§ DIRECTIVE 1
From the records further down, copy out the lines starting with the line that contains "kingdom: Plantae" and going on through the line that contains "scientific name: Melilotus albus", with both of those lines included.

§ PAGE EXCERPT
ISO/TC 299 is the driver’s manual. It defines how a robot should behave when a human enters its workspace, how collaborative systems maintain predictable safety envelopes, and how mobile fleets negotiate shared space. These behavioral expectations create consistency across vendors and applications, which is critical as multi‑robot systems become the norm.

ASME MBE, particularly ASME Y14.41, is the map. It provides machine-readable geometry, tolerances, and load paths that tell the robot what the world looks like and how its own structure behaves under stress. It is the robot’s mechanical truth, which is the foundation for accurate motion planning, stiffness modeling, and digital twin fidelity.

When these two systems operate independently, problems emerge. A robot may follow every safety rule perfectly, but if it doesn’t understand its own deflection under load, it can still “safely” drill a hole in the wrong place. I’ve seen this disconnect repeatedly in real deployments: behavior and mechanical truth treated as separate concerns, even though they collide on every project.

The future of robotics depends on eliminating this separation.

Standards in action: Solving the validation gap

Consider a high‑precision assembly task inside a Brownfield environment. A long‑reach robot is working in an aircraft hangar where the temperature rises throughout the day. The robot plans its path using a static CAD model, unaware that its arm has expanded by a millimeter due to thermal drift. In a traditional setup, the robot executes the plan anyway, and the error shows up only after inspection and is often too late to avoid rework.

§ DIRECTIVE 2
In the excerpt on robotics standards, which standard is described as "the map"?

§ LISTED ENTRIES
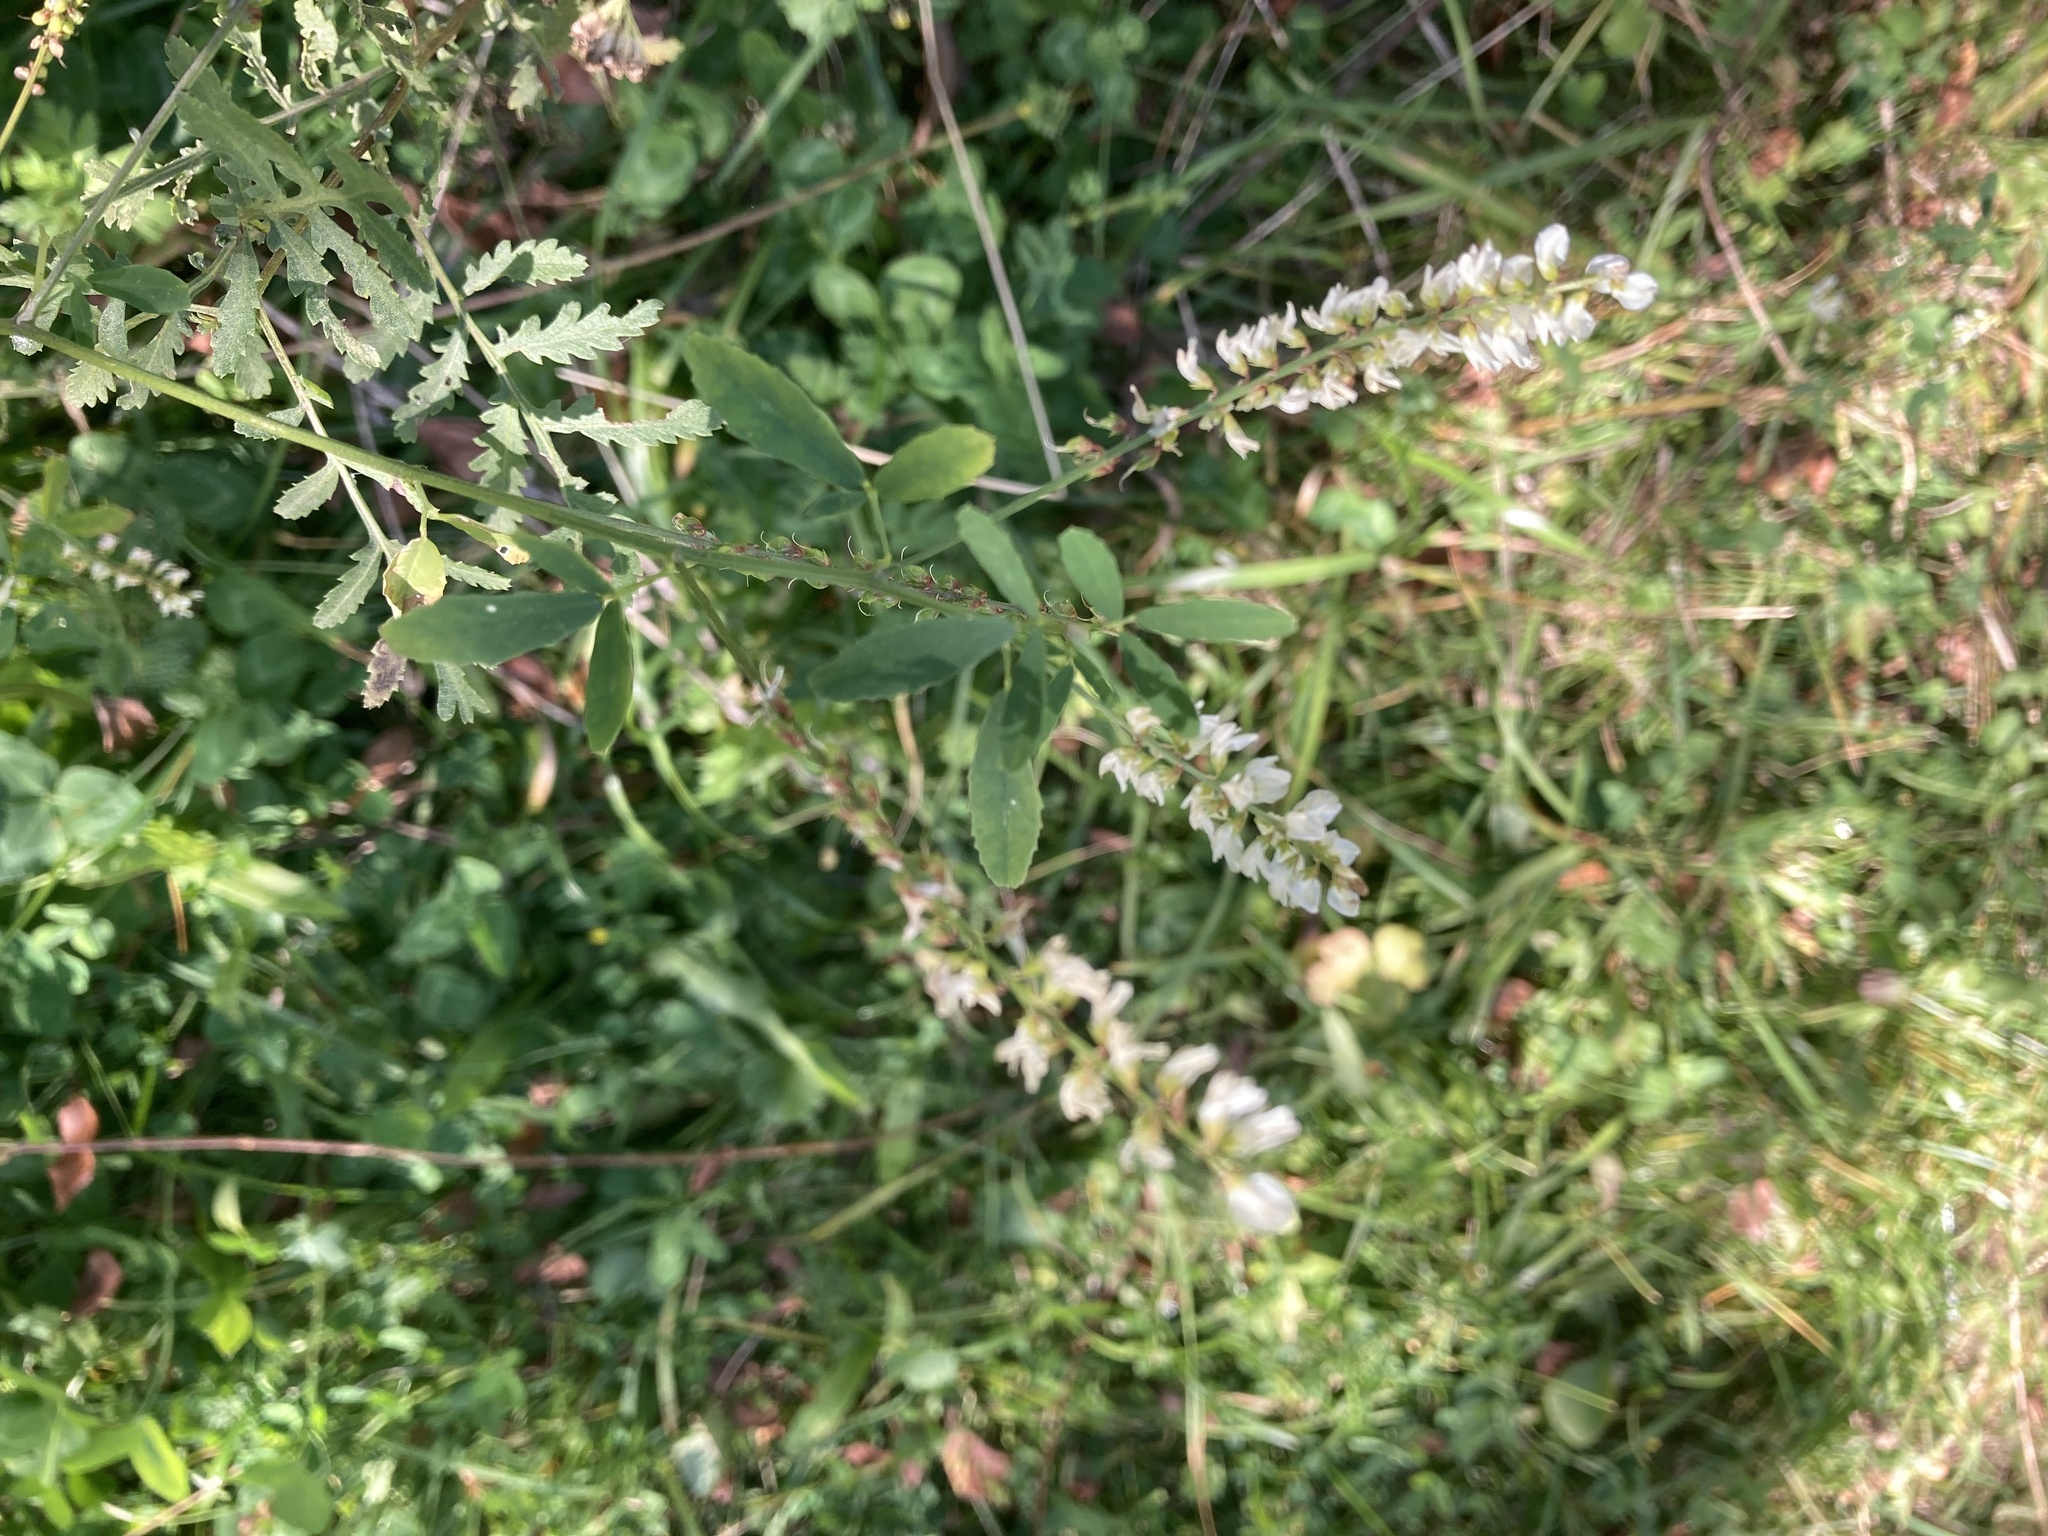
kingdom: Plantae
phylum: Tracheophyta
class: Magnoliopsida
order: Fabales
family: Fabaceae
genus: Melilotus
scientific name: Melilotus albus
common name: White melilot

...

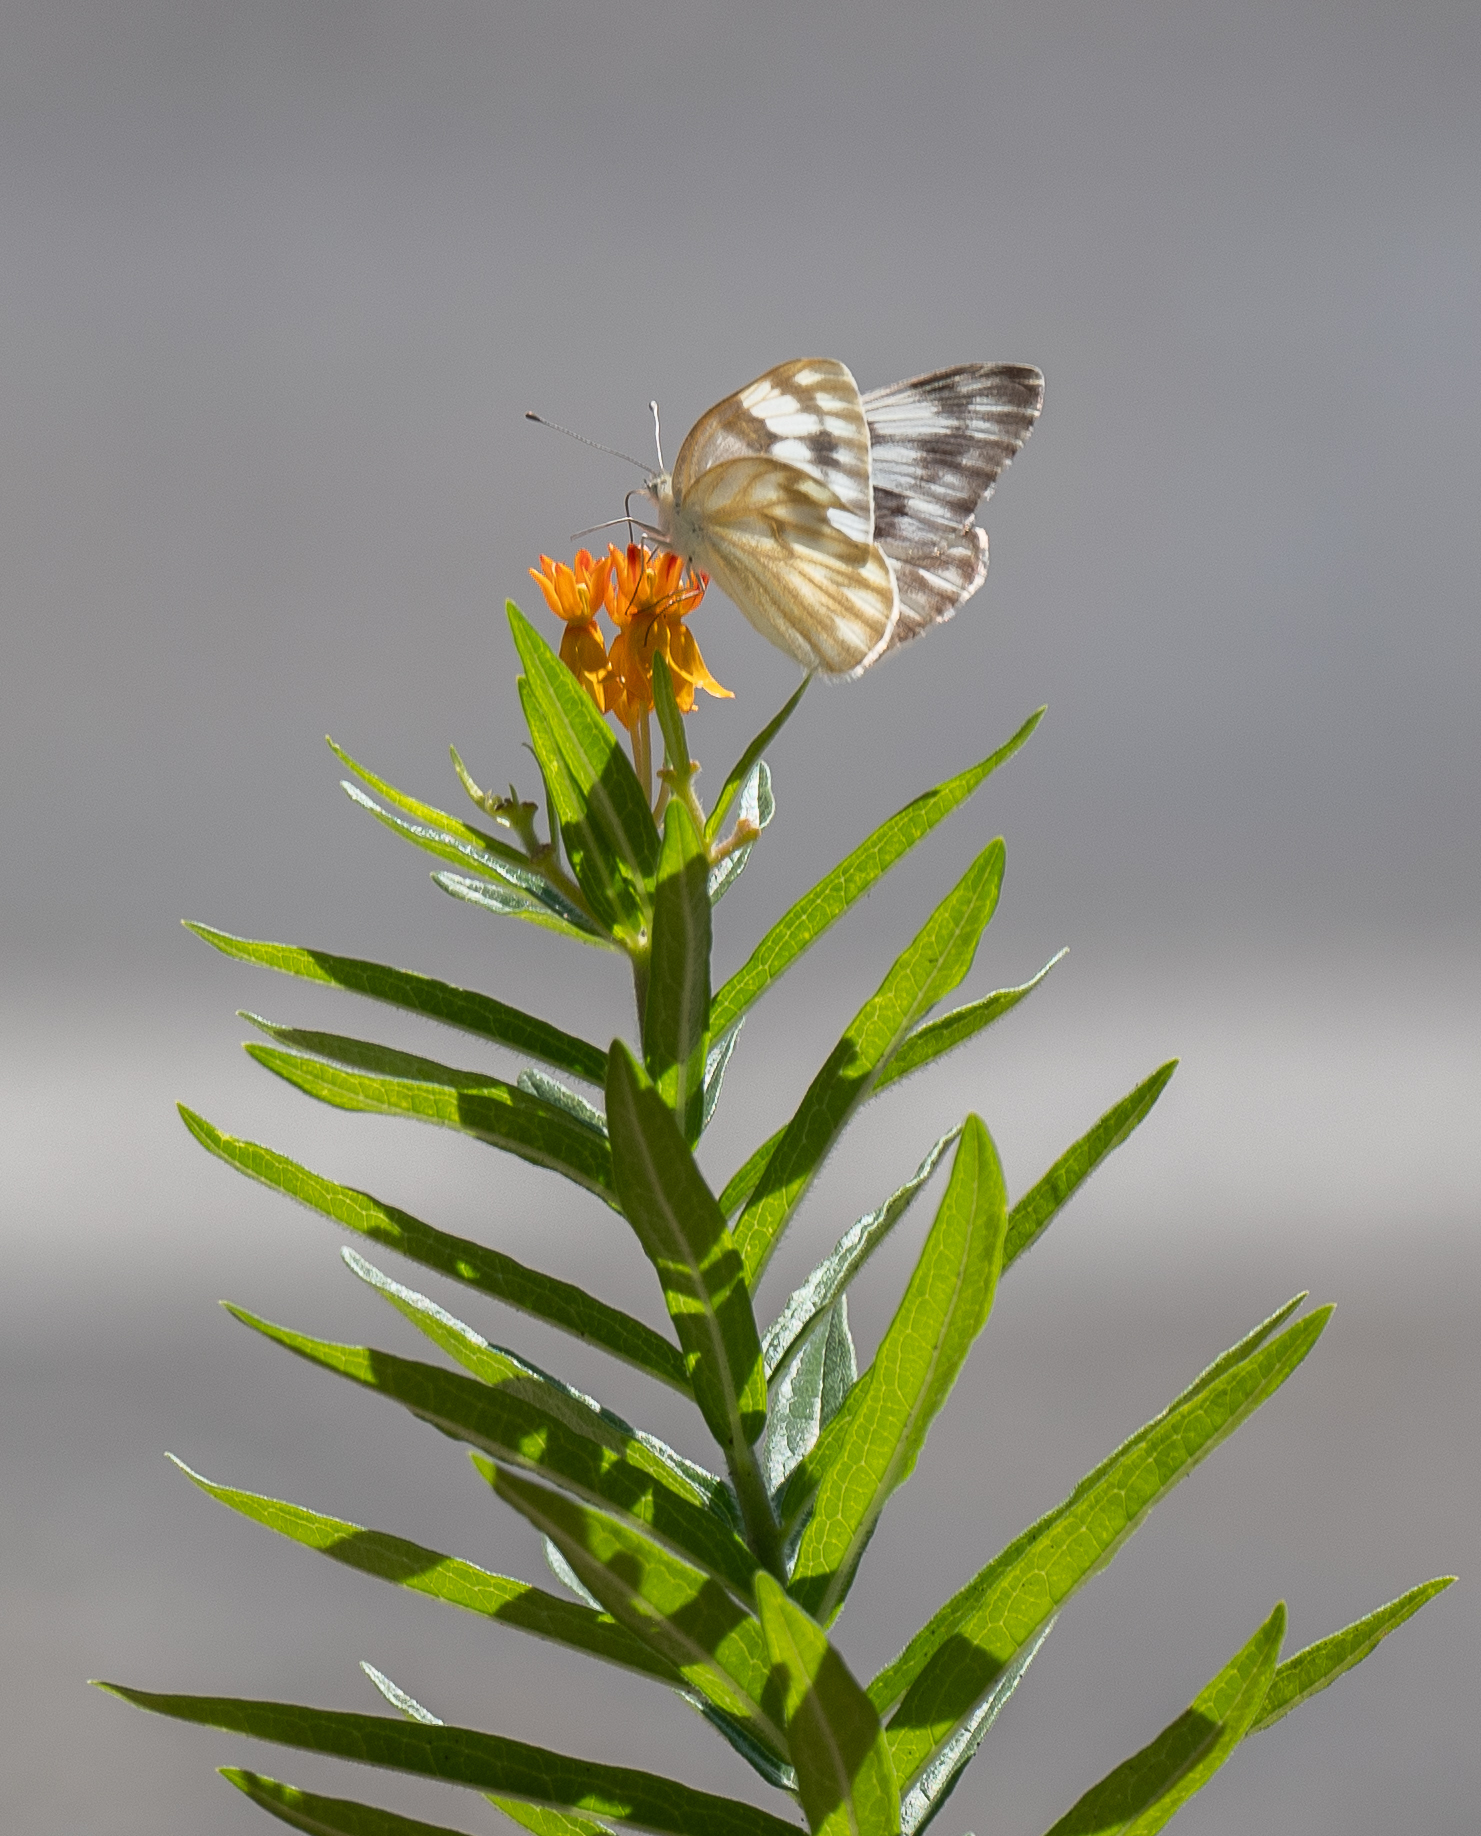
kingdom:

§ CORRECT RESULT 1
kingdom: Plantae
phylum: Tracheophyta
class: Magnoliopsida
order: Fabales
family: Fabaceae
genus: Melilotus
scientific name: Melilotus albus

§ CORRECT RESULT 2
ASME MBE, particularly ASME Y14.41.